● THE TASK: Counting only lines of the listing below that hold the word "exhibits", give the total and nothing else.

● DATA TO PROCESS:
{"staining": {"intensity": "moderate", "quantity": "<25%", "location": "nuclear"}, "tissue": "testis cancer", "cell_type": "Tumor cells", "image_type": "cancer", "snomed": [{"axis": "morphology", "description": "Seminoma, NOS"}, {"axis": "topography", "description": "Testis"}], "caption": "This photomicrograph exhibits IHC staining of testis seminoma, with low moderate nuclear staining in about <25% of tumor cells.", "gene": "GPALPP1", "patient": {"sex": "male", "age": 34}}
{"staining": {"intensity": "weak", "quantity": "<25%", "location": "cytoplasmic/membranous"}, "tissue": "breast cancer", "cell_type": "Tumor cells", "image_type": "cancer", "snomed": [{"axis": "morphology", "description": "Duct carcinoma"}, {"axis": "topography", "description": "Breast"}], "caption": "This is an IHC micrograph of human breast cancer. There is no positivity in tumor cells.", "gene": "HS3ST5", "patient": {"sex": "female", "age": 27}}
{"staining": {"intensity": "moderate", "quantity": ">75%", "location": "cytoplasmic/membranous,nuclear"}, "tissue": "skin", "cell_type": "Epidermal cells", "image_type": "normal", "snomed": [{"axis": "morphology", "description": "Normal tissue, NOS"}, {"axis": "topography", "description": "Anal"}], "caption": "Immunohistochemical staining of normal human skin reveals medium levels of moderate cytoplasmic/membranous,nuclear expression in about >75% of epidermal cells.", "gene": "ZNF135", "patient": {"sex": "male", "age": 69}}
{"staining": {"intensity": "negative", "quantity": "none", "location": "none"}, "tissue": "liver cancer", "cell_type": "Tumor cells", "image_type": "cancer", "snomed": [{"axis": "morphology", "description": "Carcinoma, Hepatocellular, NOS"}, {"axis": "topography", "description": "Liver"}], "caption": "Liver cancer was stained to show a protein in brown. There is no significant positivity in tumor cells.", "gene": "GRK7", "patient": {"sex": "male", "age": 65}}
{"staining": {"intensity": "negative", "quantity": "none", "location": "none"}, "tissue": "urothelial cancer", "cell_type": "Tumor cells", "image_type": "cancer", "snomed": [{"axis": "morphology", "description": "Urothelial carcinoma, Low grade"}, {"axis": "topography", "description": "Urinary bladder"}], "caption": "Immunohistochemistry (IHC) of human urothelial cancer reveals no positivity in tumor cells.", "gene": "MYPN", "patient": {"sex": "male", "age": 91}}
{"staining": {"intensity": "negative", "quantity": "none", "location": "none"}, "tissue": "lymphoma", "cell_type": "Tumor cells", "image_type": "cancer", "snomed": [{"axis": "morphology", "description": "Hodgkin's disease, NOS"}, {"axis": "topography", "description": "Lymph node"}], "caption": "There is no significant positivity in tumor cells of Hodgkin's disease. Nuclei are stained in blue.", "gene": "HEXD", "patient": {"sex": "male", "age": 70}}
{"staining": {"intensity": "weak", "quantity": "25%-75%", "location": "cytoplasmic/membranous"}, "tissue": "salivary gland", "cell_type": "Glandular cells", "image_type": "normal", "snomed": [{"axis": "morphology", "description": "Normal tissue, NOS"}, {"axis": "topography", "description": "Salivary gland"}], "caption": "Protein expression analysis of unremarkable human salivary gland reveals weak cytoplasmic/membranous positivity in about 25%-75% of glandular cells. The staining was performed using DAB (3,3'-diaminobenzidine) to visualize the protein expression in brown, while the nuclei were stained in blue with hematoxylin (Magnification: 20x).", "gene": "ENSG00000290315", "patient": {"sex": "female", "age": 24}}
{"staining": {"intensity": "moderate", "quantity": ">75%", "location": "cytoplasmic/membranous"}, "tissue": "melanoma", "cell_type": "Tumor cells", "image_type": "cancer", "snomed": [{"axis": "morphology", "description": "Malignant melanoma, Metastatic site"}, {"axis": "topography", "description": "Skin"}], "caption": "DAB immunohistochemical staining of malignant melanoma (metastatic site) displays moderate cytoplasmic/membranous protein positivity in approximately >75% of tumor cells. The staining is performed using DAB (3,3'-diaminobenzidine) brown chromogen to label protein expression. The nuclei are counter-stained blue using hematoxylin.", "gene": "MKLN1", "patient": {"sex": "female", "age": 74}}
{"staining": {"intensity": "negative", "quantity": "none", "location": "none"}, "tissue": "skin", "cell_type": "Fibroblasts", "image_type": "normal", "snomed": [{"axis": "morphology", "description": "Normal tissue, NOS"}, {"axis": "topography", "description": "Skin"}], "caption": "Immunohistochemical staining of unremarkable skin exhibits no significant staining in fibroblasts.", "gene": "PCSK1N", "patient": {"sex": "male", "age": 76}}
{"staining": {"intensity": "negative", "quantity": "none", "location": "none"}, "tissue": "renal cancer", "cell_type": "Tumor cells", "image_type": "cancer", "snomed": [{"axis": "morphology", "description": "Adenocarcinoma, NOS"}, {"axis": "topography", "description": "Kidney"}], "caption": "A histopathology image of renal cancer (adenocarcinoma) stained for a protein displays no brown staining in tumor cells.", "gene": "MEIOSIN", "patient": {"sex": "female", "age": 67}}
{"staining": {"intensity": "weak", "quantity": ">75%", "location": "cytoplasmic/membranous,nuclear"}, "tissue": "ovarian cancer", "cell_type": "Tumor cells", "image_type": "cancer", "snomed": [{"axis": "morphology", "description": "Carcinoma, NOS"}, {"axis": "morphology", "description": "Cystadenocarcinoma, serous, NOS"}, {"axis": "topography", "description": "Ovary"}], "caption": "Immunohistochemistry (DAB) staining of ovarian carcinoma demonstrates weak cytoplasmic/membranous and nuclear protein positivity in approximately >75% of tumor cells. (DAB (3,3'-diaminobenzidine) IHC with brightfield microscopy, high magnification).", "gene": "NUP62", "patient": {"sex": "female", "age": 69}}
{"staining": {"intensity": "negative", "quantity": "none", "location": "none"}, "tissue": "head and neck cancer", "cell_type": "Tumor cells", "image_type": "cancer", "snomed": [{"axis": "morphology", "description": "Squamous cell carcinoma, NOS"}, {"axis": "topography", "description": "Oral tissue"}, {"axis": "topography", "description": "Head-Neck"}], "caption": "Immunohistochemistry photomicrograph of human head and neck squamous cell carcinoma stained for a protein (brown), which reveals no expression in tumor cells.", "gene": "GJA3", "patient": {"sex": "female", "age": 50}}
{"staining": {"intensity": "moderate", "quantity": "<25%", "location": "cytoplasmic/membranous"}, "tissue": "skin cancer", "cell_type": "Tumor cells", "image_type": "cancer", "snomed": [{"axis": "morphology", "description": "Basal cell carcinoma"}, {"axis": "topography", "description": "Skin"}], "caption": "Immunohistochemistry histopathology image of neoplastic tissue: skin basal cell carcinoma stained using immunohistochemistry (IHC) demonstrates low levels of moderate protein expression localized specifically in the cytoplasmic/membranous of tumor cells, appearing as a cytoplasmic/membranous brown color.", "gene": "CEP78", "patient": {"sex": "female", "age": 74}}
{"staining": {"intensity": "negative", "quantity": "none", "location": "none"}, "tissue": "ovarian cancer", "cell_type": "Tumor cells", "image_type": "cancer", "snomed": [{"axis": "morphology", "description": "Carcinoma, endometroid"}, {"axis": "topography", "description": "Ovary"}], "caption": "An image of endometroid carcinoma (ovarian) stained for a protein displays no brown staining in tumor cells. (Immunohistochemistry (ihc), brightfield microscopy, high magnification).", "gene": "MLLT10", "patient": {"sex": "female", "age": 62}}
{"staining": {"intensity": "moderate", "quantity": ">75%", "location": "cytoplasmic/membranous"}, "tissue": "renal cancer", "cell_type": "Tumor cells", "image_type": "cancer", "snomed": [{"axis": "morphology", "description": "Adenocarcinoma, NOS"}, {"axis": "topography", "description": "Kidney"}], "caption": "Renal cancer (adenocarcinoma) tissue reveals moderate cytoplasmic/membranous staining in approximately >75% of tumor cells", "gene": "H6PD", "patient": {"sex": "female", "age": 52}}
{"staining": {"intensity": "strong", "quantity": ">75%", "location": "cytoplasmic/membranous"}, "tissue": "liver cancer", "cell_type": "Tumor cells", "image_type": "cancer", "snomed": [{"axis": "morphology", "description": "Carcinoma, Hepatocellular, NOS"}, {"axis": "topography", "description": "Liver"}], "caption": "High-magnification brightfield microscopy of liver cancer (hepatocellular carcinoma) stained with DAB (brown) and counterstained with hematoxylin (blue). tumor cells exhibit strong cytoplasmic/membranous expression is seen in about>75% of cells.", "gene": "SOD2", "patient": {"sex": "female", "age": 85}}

● ANSWER TO THIS TASK: 2